Data excerpts
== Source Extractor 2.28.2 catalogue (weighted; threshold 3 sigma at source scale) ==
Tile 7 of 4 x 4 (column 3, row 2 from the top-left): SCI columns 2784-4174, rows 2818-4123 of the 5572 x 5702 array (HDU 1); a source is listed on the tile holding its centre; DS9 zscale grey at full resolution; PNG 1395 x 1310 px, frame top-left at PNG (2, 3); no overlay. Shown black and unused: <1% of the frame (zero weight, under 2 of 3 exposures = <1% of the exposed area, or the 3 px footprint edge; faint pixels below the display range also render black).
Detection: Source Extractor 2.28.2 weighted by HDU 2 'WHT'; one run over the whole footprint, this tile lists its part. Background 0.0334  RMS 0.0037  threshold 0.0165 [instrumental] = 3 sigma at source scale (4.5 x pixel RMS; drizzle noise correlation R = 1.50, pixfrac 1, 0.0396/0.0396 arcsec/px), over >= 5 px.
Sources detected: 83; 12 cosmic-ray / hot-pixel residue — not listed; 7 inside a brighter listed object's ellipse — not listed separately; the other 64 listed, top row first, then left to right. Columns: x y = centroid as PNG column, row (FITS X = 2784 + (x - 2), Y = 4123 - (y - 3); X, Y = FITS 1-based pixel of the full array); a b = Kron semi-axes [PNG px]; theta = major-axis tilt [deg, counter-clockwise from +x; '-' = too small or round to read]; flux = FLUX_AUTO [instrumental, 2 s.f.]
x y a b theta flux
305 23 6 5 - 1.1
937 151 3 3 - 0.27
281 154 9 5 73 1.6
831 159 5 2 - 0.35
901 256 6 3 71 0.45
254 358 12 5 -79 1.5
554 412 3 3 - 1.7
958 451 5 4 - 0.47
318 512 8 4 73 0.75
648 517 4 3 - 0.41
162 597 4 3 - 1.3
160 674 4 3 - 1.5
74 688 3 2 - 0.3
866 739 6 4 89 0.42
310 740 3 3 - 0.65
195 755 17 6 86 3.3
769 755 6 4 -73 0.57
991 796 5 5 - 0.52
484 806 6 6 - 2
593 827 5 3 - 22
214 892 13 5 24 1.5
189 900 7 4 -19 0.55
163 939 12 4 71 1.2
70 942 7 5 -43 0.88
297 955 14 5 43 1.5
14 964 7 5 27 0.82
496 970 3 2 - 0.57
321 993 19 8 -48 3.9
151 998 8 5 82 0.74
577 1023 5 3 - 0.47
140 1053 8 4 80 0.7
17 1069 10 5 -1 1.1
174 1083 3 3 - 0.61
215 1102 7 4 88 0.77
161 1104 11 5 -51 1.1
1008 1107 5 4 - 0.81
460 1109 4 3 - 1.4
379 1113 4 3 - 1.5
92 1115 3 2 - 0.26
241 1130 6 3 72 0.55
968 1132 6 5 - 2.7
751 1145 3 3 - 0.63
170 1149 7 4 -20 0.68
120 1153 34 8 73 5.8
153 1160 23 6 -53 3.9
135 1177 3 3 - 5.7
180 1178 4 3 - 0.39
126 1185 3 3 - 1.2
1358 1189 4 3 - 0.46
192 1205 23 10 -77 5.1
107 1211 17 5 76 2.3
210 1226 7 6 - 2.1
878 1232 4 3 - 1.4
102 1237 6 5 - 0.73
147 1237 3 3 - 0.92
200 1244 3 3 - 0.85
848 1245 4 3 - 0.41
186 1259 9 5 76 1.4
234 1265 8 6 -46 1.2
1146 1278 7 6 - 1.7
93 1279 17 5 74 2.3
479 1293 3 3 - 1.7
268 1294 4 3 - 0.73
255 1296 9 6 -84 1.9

## Required task:
Please reproduce all of the material above word for word.

## Answer to the task:
== Source Extractor 2.28.2 catalogue (weighted; threshold 3 sigma at source scale) ==
Tile 7 of 4 x 4 (column 3, row 2 from the top-left): SCI columns 2784-4174, rows 2818-4123 of the 5572 x 5702 array (HDU 1); a source is listed on the tile holding its centre; DS9 zscale grey at full resolution; PNG 1395 x 1310 px, frame top-left at PNG (2, 3); no overlay. Shown black and unused: <1% of the frame (zero weight, under 2 of 3 exposures = <1% of the exposed area, or the 3 px footprint edge; faint pixels below the display range also render black).
Detection: Source Extractor 2.28.2 weighted by HDU 2 'WHT'; one run over the whole footprint, this tile lists its part. Background 0.0334  RMS 0.0037  threshold 0.0165 [instrumental] = 3 sigma at source scale (4.5 x pixel RMS; drizzle noise correlation R = 1.50, pixfrac 1, 0.0396/0.0396 arcsec/px), over >= 5 px.
Sources detected: 83; 12 cosmic-ray / hot-pixel residue — not listed; 7 inside a brighter listed object's ellipse — not listed separately; the other 64 listed, top row first, then left to right. Columns: x y = centroid as PNG column, row (FITS X = 2784 + (x - 2), Y = 4123 - (y - 3); X, Y = FITS 1-based pixel of the full array); a b = Kron semi-axes [PNG px]; theta = major-axis tilt [deg, counter-clockwise from +x; '-' = too small or round to read]; flux = FLUX_AUTO [instrumental, 2 s.f.]
x y a b theta flux
305 23 6 5 - 1.1
937 151 3 3 - 0.27
281 154 9 5 73 1.6
831 159 5 2 - 0.35
901 256 6 3 71 0.45
254 358 12 5 -79 1.5
554 412 3 3 - 1.7
958 451 5 4 - 0.47
318 512 8 4 73 0.75
648 517 4 3 - 0.41
162 597 4 3 - 1.3
160 674 4 3 - 1.5
74 688 3 2 - 0.3
866 739 6 4 89 0.42
310 740 3 3 - 0.65
195 755 17 6 86 3.3
769 755 6 4 -73 0.57
991 796 5 5 - 0.52
484 806 6 6 - 2
593 827 5 3 - 22
214 892 13 5 24 1.5
189 900 7 4 -19 0.55
163 939 12 4 71 1.2
70 942 7 5 -43 0.88
297 955 14 5 43 1.5
14 964 7 5 27 0.82
496 970 3 2 - 0.57
321 993 19 8 -48 3.9
151 998 8 5 82 0.74
577 1023 5 3 - 0.47
140 1053 8 4 80 0.7
17 1069 10 5 -1 1.1
174 1083 3 3 - 0.61
215 1102 7 4 88 0.77
161 1104 11 5 -51 1.1
1008 1107 5 4 - 0.81
460 1109 4 3 - 1.4
379 1113 4 3 - 1.5
92 1115 3 2 - 0.26
241 1130 6 3 72 0.55
968 1132 6 5 - 2.7
751 1145 3 3 - 0.63
170 1149 7 4 -20 0.68
120 1153 34 8 73 5.8
153 1160 23 6 -53 3.9
135 1177 3 3 - 5.7
180 1178 4 3 - 0.39
126 1185 3 3 - 1.2
1358 1189 4 3 - 0.46
192 1205 23 10 -77 5.1
107 1211 17 5 76 2.3
210 1226 7 6 - 2.1
878 1232 4 3 - 1.4
102 1237 6 5 - 0.73
147 1237 3 3 - 0.92
200 1244 3 3 - 0.85
848 1245 4 3 - 0.41
186 1259 9 5 76 1.4
234 1265 8 6 -46 1.2
1146 1278 7 6 - 1.7
93 1279 17 5 74 2.3
479 1293 3 3 - 1.7
268 1294 4 3 - 0.73
255 1296 9 6 -84 1.9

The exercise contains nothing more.